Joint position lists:
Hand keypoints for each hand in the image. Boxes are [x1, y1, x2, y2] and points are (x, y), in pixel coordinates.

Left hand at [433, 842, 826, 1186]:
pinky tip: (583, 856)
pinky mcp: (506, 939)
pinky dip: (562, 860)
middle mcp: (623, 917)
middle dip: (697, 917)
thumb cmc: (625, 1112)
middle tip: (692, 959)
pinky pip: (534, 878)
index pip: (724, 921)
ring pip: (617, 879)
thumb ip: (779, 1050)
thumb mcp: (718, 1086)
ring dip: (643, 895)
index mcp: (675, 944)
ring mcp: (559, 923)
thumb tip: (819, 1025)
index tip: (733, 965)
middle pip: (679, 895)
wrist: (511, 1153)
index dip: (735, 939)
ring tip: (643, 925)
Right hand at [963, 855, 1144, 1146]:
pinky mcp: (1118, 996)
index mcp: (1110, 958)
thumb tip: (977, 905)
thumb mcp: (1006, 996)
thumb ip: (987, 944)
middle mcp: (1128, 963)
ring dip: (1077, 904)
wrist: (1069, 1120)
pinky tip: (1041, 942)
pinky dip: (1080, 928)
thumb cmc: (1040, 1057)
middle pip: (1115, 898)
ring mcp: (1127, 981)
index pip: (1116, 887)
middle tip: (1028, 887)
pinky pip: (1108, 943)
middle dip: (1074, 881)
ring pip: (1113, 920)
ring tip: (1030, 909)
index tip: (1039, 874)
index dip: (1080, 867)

...

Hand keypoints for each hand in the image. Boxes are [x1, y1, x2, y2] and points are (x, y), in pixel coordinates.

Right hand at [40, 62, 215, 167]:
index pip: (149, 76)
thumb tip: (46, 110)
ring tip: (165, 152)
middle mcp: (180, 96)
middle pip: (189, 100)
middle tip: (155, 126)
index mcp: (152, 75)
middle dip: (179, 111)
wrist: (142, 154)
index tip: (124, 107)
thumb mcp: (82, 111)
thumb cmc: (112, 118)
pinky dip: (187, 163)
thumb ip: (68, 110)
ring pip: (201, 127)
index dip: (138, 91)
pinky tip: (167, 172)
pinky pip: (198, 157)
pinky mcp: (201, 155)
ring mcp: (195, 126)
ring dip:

▸ **Description of the task**
In the data above, find the line with "thumb ip: (779, 1050)" and the line with "index dip: (1080, 867)". Retype both, plus every line between them, exactly.

▸ **Result of this task**
thumb ip: (779, 1050)
thumb mcp: (718, 1086)
ring dip: (643, 895)
index mcp: (675, 944)
ring mcp: (559, 923)
thumb tip: (819, 1025)
index tip: (733, 965)
middle pip: (679, 895)
wrist: (511, 1153)
index dip: (735, 939)
ring tip: (643, 925)
Right hand at [963, 855, 1144, 1146]:
pinky mcp: (1118, 996)
index mcp: (1110, 958)
thumb tip: (977, 905)
thumb mcp: (1006, 996)
thumb ip: (987, 944)
middle mcp: (1128, 963)
ring dip: (1077, 904)
wrist: (1069, 1120)
pinky tip: (1041, 942)
pinky dip: (1080, 928)
thumb cmc: (1040, 1057)
middle pip: (1115, 898)
ring mcp: (1127, 981)
index pip: (1116, 887)
middle tip: (1028, 887)
pinky pip: (1108, 943)
middle dip: (1074, 881)
ring pip: (1113, 920)
ring tip: (1030, 909)
index tip: (1039, 874)
index dip: (1080, 867)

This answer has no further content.